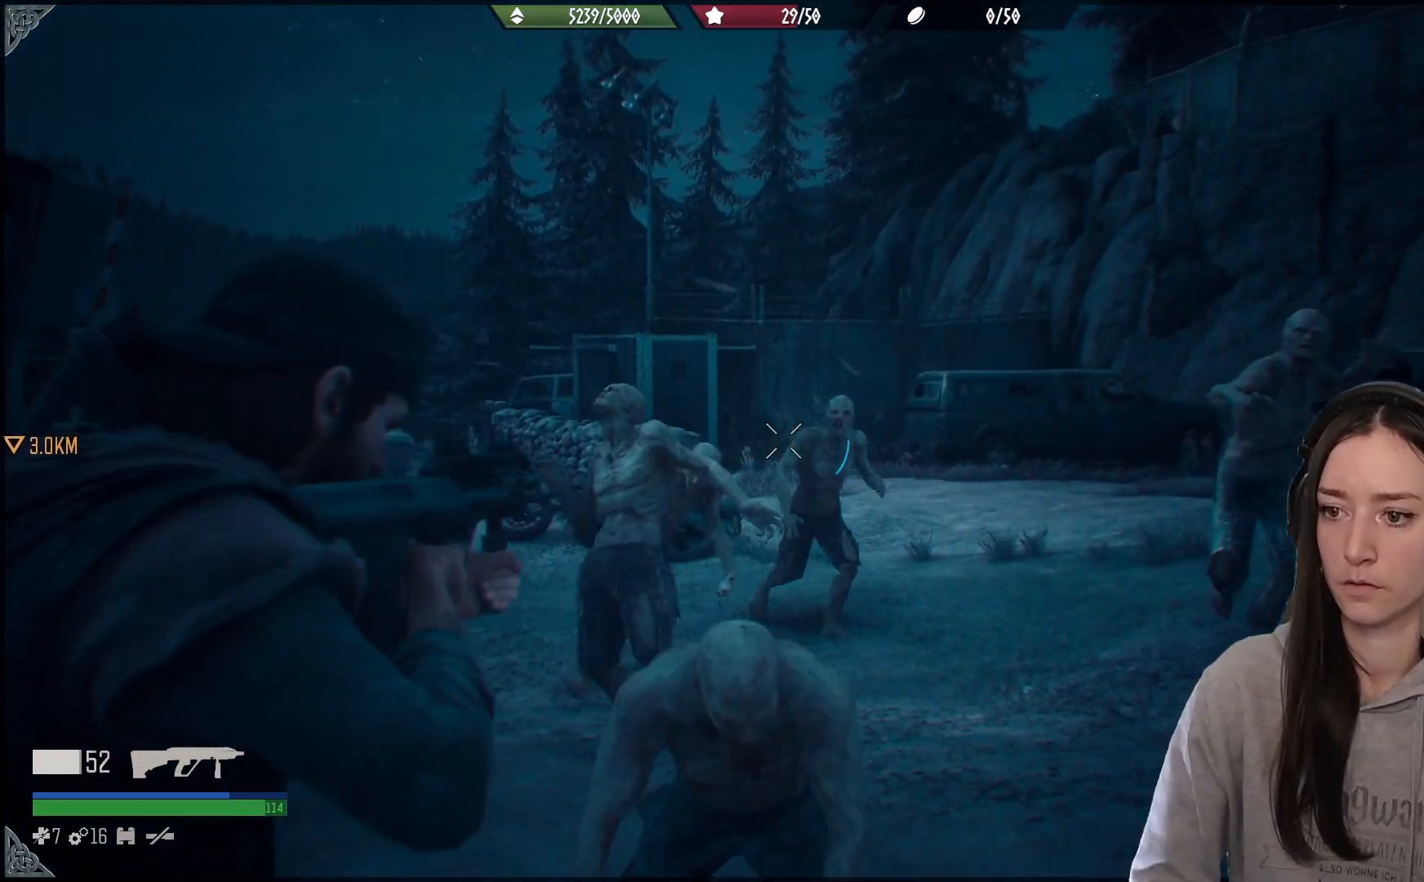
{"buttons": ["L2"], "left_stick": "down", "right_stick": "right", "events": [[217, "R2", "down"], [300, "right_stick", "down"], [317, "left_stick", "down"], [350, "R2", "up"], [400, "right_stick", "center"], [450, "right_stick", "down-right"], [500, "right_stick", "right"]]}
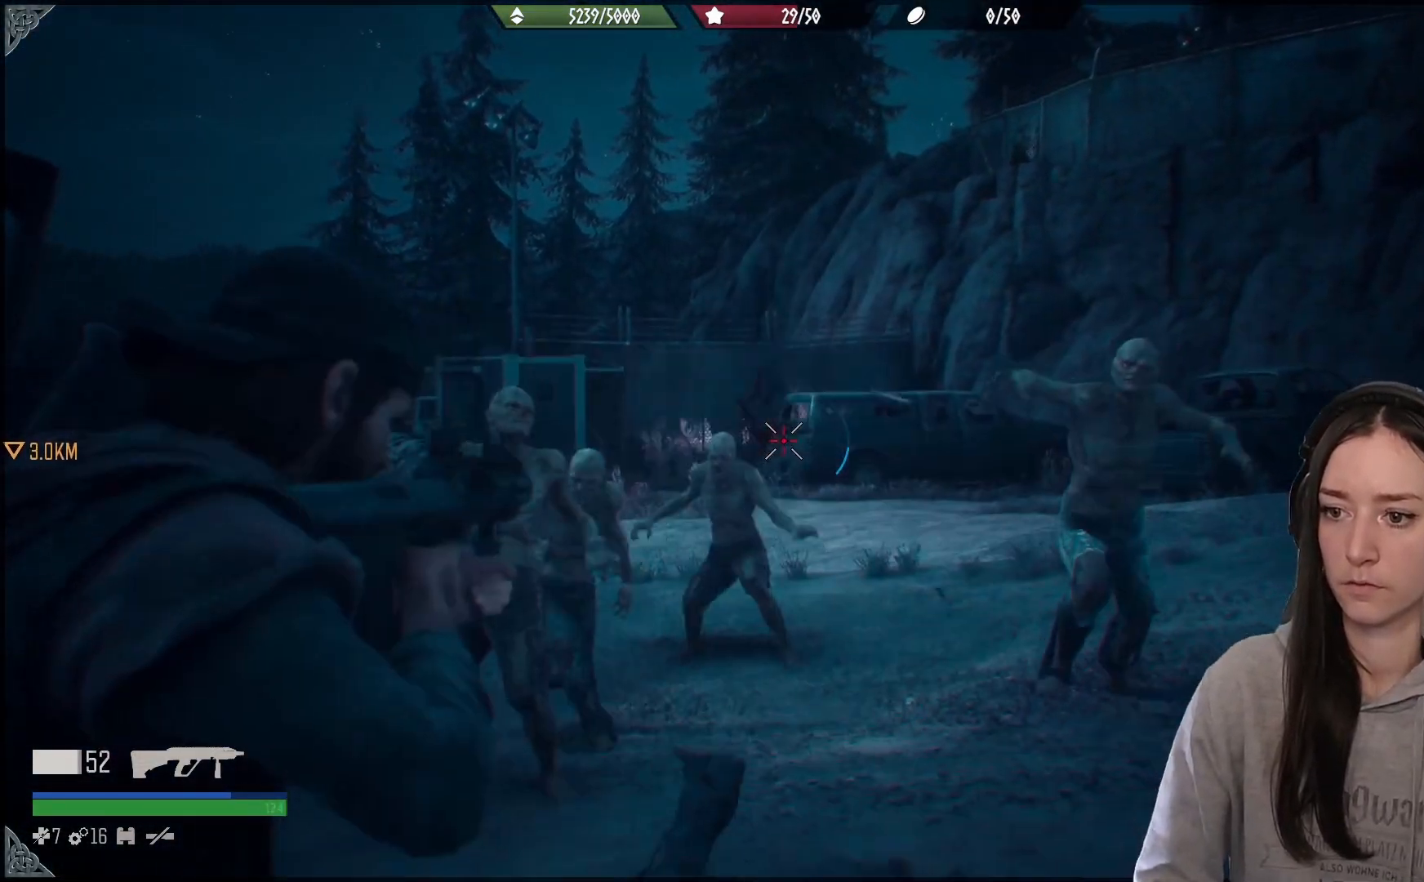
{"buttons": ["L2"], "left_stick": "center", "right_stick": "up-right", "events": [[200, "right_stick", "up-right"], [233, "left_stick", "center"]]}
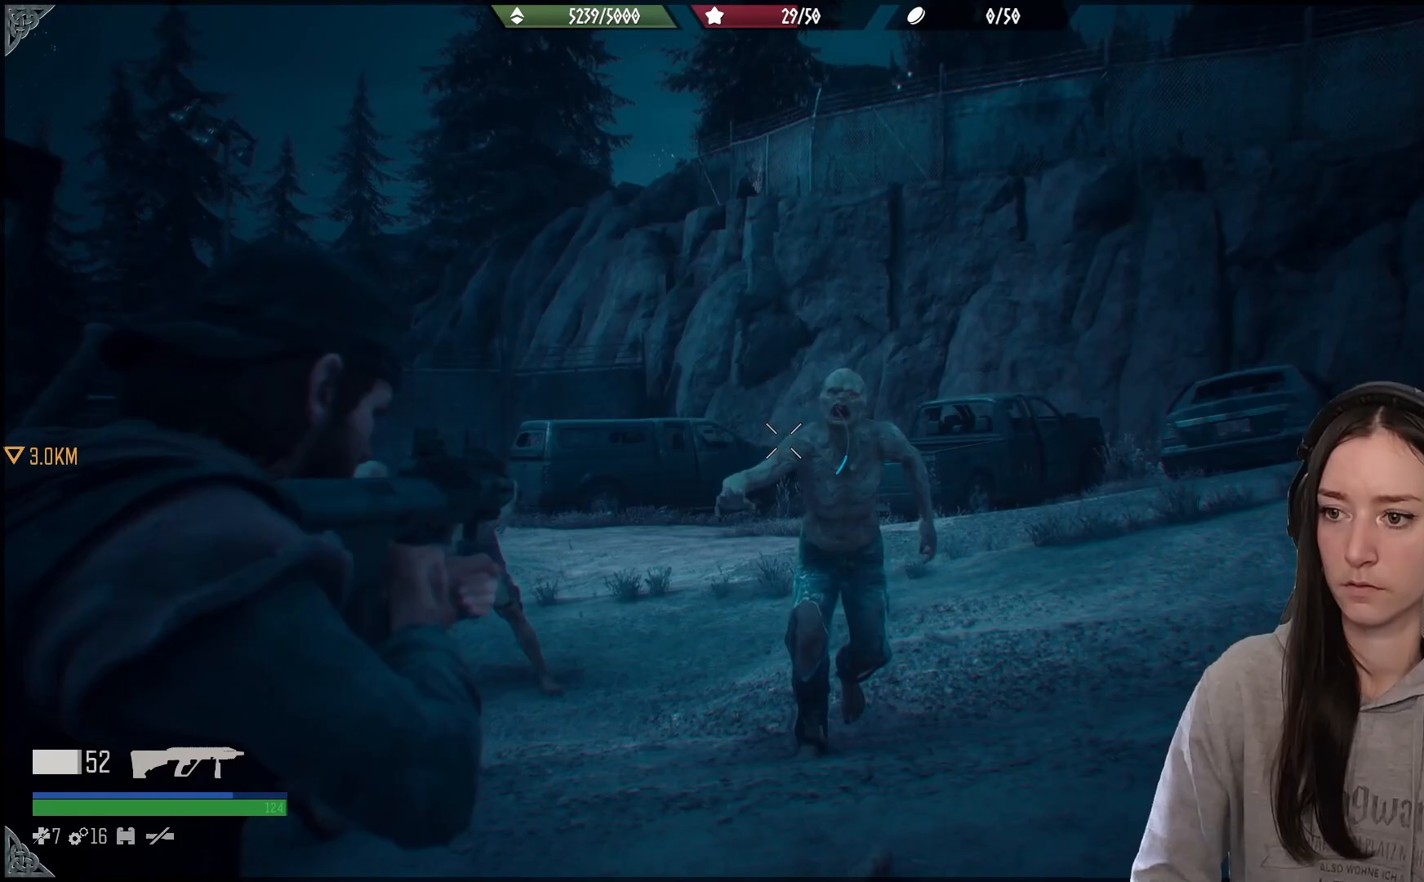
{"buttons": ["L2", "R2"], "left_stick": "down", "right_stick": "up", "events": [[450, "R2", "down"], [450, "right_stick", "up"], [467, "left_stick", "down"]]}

::::

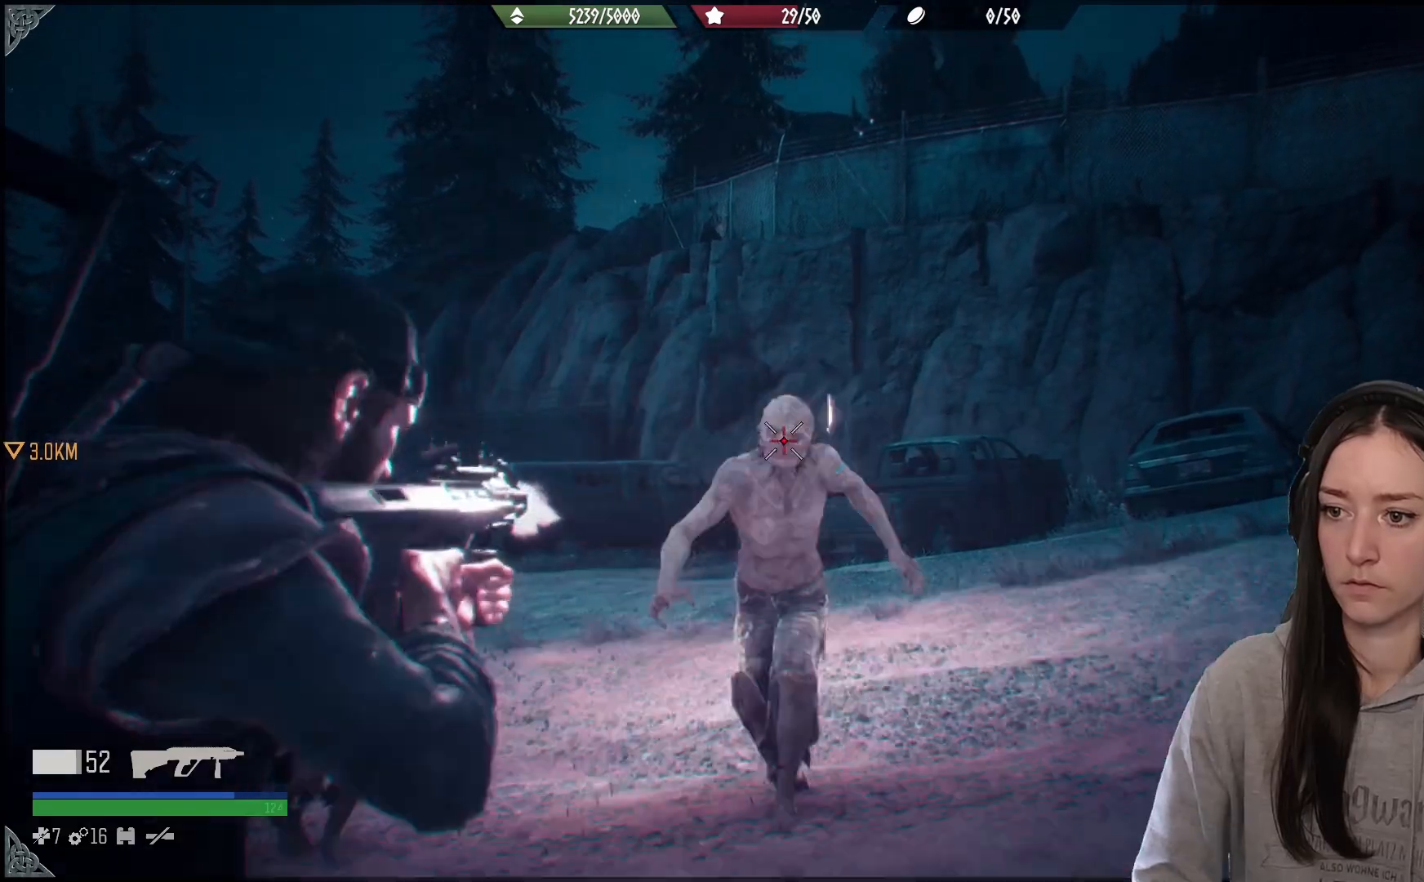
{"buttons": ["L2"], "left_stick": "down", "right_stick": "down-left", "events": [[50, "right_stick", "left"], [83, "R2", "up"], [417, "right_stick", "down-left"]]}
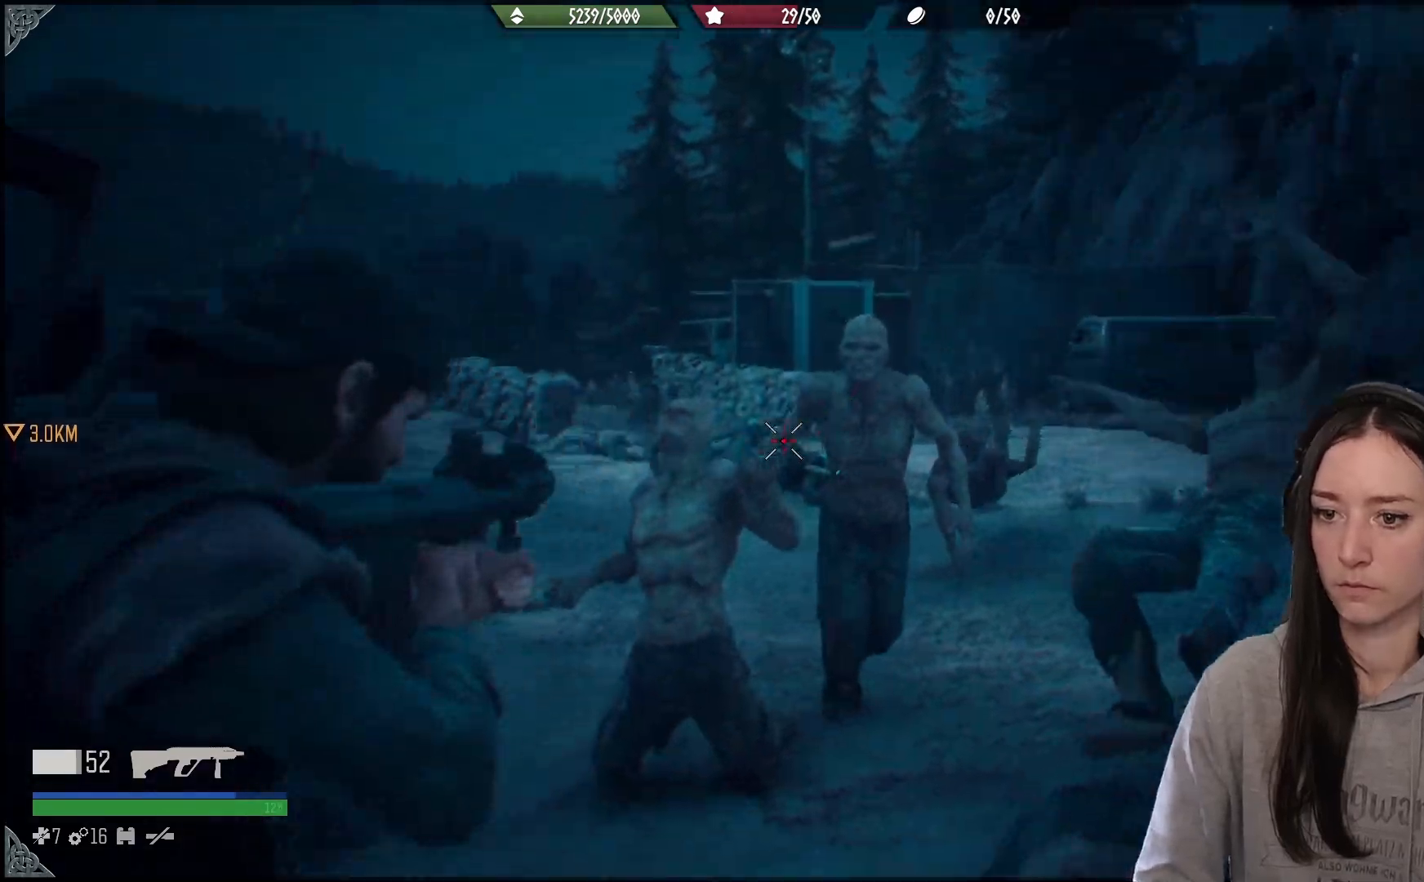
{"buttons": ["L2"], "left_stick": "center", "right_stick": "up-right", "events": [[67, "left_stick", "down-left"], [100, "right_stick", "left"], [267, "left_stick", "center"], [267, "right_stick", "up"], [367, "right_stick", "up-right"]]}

::::

▸ BRIEF
Lines that include the word "down" are to be extracted from the data above.

▸ ANSWER SPACE
{"buttons": ["L2"], "left_stick": "down", "right_stick": "right", "events": [[217, "R2", "down"], [300, "right_stick", "down"], [317, "left_stick", "down"], [350, "R2", "up"], [400, "right_stick", "center"], [450, "right_stick", "down-right"], [500, "right_stick", "right"]]}
{"buttons": ["L2", "R2"], "left_stick": "down", "right_stick": "up", "events": [[450, "R2", "down"], [450, "right_stick", "up"], [467, "left_stick", "down"]]}
{"buttons": ["L2"], "left_stick": "down", "right_stick": "down-left", "events": [[50, "right_stick", "left"], [83, "R2", "up"], [417, "right_stick", "down-left"]]}
{"buttons": ["L2"], "left_stick": "center", "right_stick": "up-right", "events": [[67, "left_stick", "down-left"], [100, "right_stick", "left"], [267, "left_stick", "center"], [267, "right_stick", "up"], [367, "right_stick", "up-right"]]}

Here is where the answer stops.